### ASSIGNMENT
Which lines in the data contain the word "lacking"? Gather each of them and copy it out whole.
--- INFORMATION Enclosed Below ---
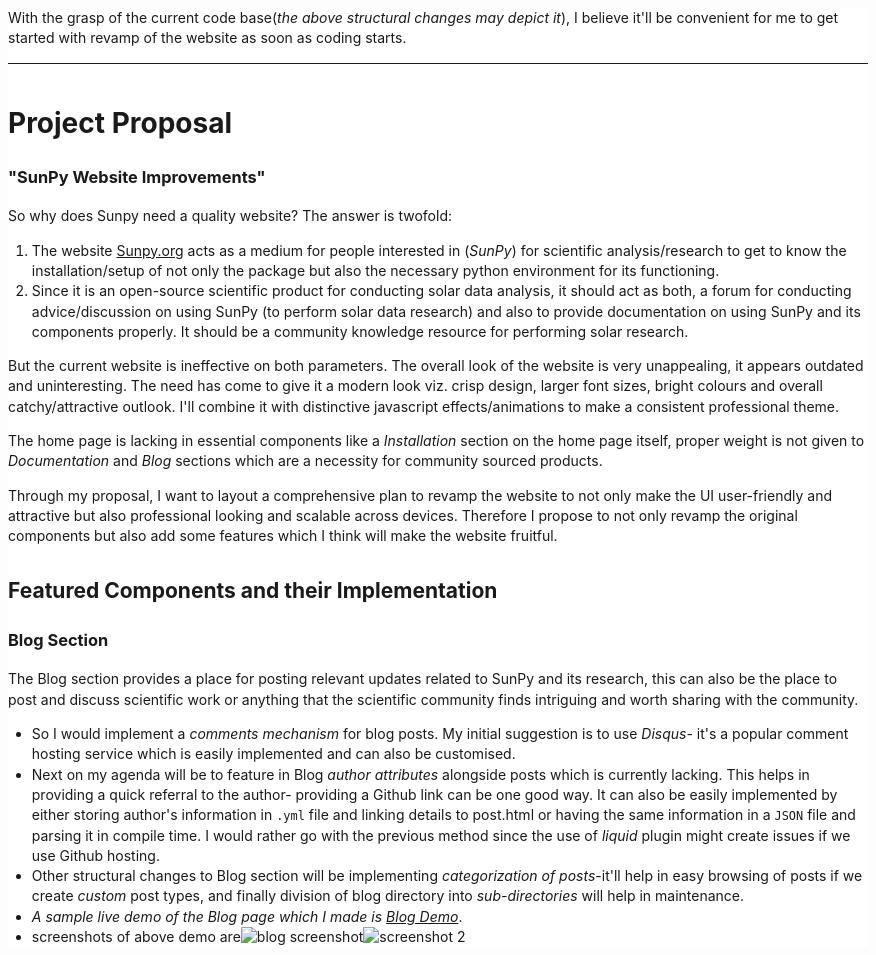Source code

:With the grasp of the current code base(_the above structural changes may depict it_), I believe it'll be convenient for me to get started with revamp of the website as soon as coding starts.

***

# Project Proposal

### "SunPy Website Improvements"

So why does Sunpy need a quality website? The answer is twofold:

1. The website [Sunpy.org](http://sunpy.org) acts as a medium for people interested in (_SunPy_) for scientific analysis/research to get to know the installation/setup of not only the package but also the necessary python environment for its functioning.
2. Since it is an open-source scientific product for conducting solar data analysis, it should act as both, a forum for conducting advice/discussion on using SunPy (to perform solar data research) and also to provide documentation on using SunPy and its components properly. It should be a community knowledge resource for performing solar research.

But the current website is ineffective on both parameters. The overall look of the website is very unappealing, it appears outdated and uninteresting. The need has come to give it a modern look viz. crisp design, larger font sizes, bright colours and overall catchy/attractive outlook. I'll combine it with distinctive javascript effects/animations to make a consistent professional theme.

The home page is lacking in essential components like a _Installation_ section on the home page itself, proper weight is not given to _Documentation_ and _Blog_ sections which are a necessity for community sourced products.

Through my proposal, I want to layout a comprehensive plan to revamp the website to not only make the UI user-friendly and attractive but also professional looking and scalable across devices. Therefore I propose to not only revamp the original components but also add some features which I think will make the website fruitful.

## Featured Components and their Implementation

### Blog Section

The Blog section provides a place for posting relevant updates related to SunPy and its research, this can also be the place to post and discuss scientific work or anything that the scientific community finds intriguing and worth sharing with the community.

* So I would implement a _comments mechanism_ for blog posts. My initial suggestion is to use _Disqus_- it's a popular comment hosting service which is easily implemented and can also be customised.
* Next on my agenda will be to feature in Blog _author attributes_ alongside posts which is currently lacking. This helps in providing a quick referral to the author- providing a Github link can be one good way. It can also be easily implemented by either storing author's information in `.yml` file and linking details to post.html or having the same information in a `JSON` file and parsing it in compile time. I would rather go with the previous method since the use of _liquid_ plugin might create issues if we use Github hosting.
* Other structural changes to Blog section will be implementing _categorization of posts_-it'll help in easy browsing of posts if we create _custom_ post types, and finally division of blog directory into _sub-directories_ will help in maintenance.
* _A sample live demo of the Blog page which I made is [Blog Demo](https://souravc4.github.io/blog_demo/)_.
* screenshots of above demo are![blog screenshot](https://github.com/souravc4/sunpy_screenshots/blob/master/blog1.png?raw=true)![screenshot 2](https://github.com/souravc4/sunpy_screenshots/blob/master/blog2.png?raw=true)

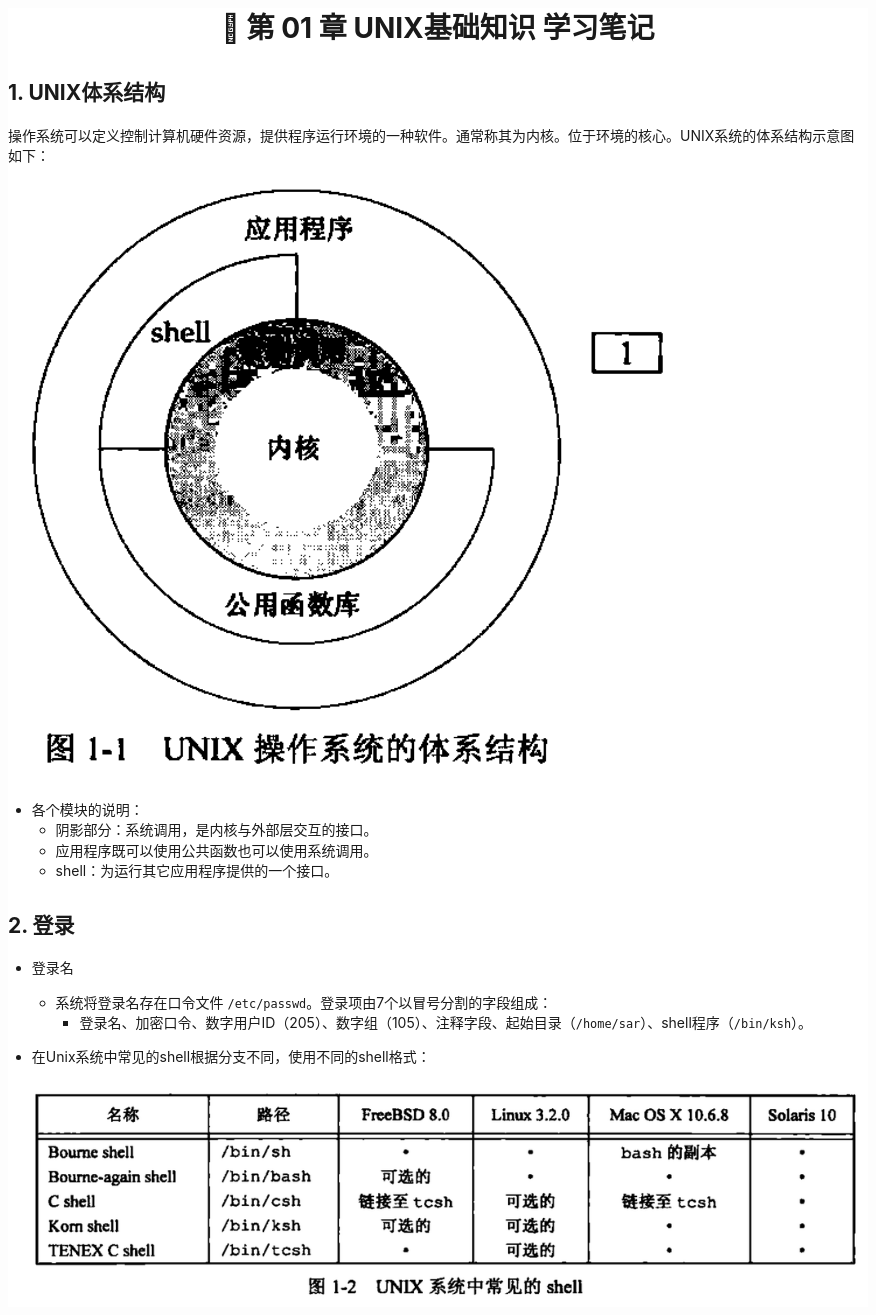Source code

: <h1 align="center">📒 第 01 章 UNIX基础知识 学习笔记</h1>

## 1. UNIX体系结构
操作系统可以定义控制计算机硬件资源，提供程序运行环境的一种软件。通常称其为内核。位于环境的核心。UNIX系统的体系结构示意图如下：

![](./img/Unix系统的体系结构.png)

- 各个模块的说明：
    - 阴影部分：系统调用，是内核与外部层交互的接口。
    - 应用程序既可以使用公共函数也可以使用系统调用。
    - shell：为运行其它应用程序提供的一个接口。

## 2. 登录

- 登录名
    - 系统将登录名存在口令文件 `/etc/passwd`。登录项由7个以冒号分割的字段组成：
        - 登录名、加密口令、数字用户ID（205）、数字组（105）、注释字段、起始目录（`/home/sar`）、shell程序（`/bin/ksh`）。

- 在Unix系统中常见的shell根据分支不同，使用不同的shell格式：
  
    ![](./img/Unix系统中常见的shell.png)
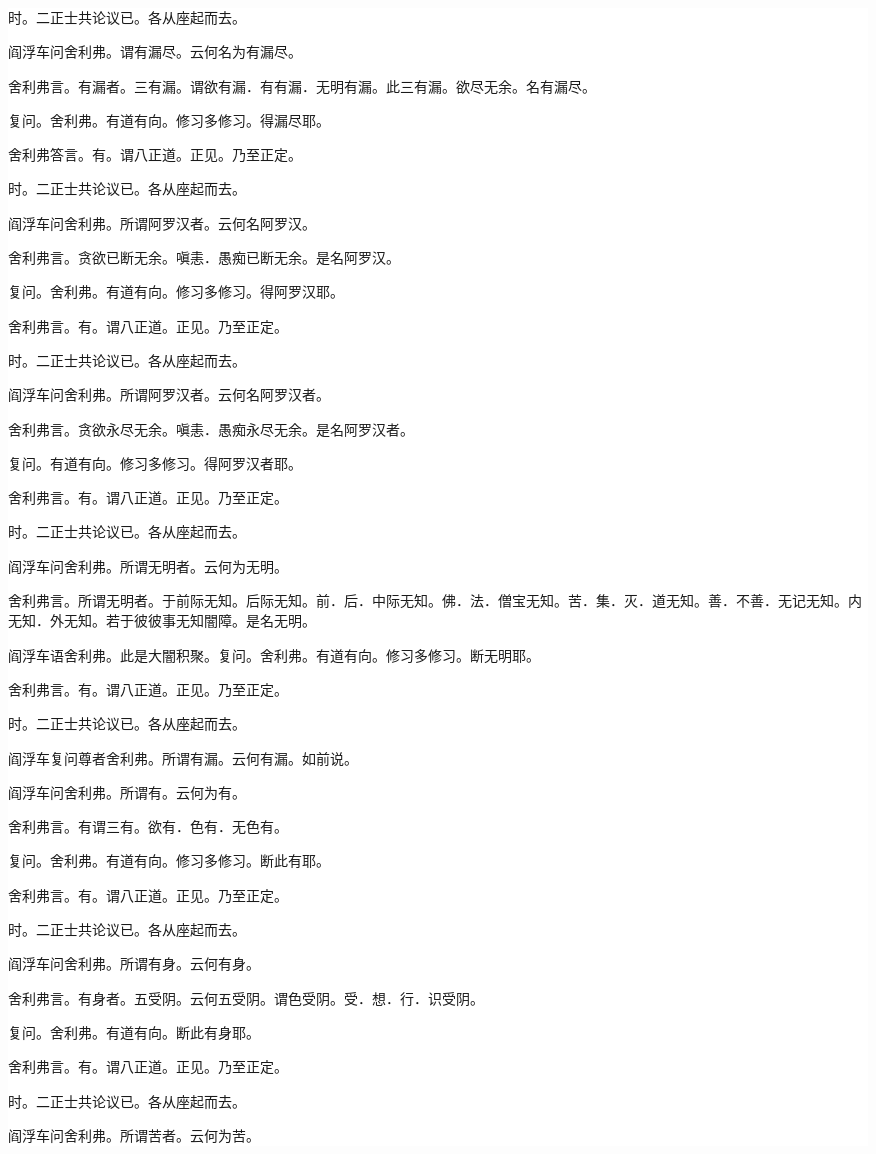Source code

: 时。二正士共论议已。各从座起而去。

阎浮车问舍利弗。谓有漏尽。云何名为有漏尽。

舍利弗言。有漏者。三有漏。谓欲有漏．有有漏．无明有漏。此三有漏。欲尽无余。名有漏尽。

复问。舍利弗。有道有向。修习多修习。得漏尽耶。

舍利弗答言。有。谓八正道。正见。乃至正定。

时。二正士共论议已。各从座起而去。

阎浮车问舍利弗。所谓阿罗汉者。云何名阿罗汉。

舍利弗言。贪欲已断无余。嗔恚．愚痴已断无余。是名阿罗汉。

复问。舍利弗。有道有向。修习多修习。得阿罗汉耶。

舍利弗言。有。谓八正道。正见。乃至正定。

时。二正士共论议已。各从座起而去。

阎浮车问舍利弗。所谓阿罗汉者。云何名阿罗汉者。

舍利弗言。贪欲永尽无余。嗔恚．愚痴永尽无余。是名阿罗汉者。

复问。有道有向。修习多修习。得阿罗汉者耶。

舍利弗言。有。谓八正道。正见。乃至正定。

时。二正士共论议已。各从座起而去。

阎浮车问舍利弗。所谓无明者。云何为无明。

舍利弗言。所谓无明者。于前际无知。后际无知。前．后．中际无知。佛．法．僧宝无知。苦．集．灭．道无知。善．不善．无记无知。内无知．外无知。若于彼彼事无知闇障。是名无明。

阎浮车语舍利弗。此是大闇积聚。复问。舍利弗。有道有向。修习多修习。断无明耶。

舍利弗言。有。谓八正道。正见。乃至正定。

时。二正士共论议已。各从座起而去。

阎浮车复问尊者舍利弗。所谓有漏。云何有漏。如前说。

阎浮车问舍利弗。所谓有。云何为有。

舍利弗言。有谓三有。欲有．色有．无色有。

复问。舍利弗。有道有向。修习多修习。断此有耶。

舍利弗言。有。谓八正道。正见。乃至正定。

时。二正士共论议已。各从座起而去。

阎浮车问舍利弗。所谓有身。云何有身。

舍利弗言。有身者。五受阴。云何五受阴。谓色受阴。受．想．行．识受阴。

复问。舍利弗。有道有向。断此有身耶。

舍利弗言。有。谓八正道。正见。乃至正定。

时。二正士共论议已。各从座起而去。

阎浮车问舍利弗。所谓苦者。云何为苦。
--- End of Enclosed INFORMATION ---
### EXERCISE RESPONSE
The home page is lacking in essential components like a _Installation_ section on the home page itself, proper weight is not given to _Documentation_ and _Blog_ sections which are a necessity for community sourced products.
* Next on my agenda will be to feature in Blog _author attributes_ alongside posts which is currently lacking. This helps in providing a quick referral to the author- providing a Github link can be one good way. It can also be easily implemented by either storing author's information in `.yml` file and linking details to post.html or having the same information in a `JSON` file and parsing it in compile time. I would rather go with the previous method since the use of _liquid_ plugin might create issues if we use Github hosting.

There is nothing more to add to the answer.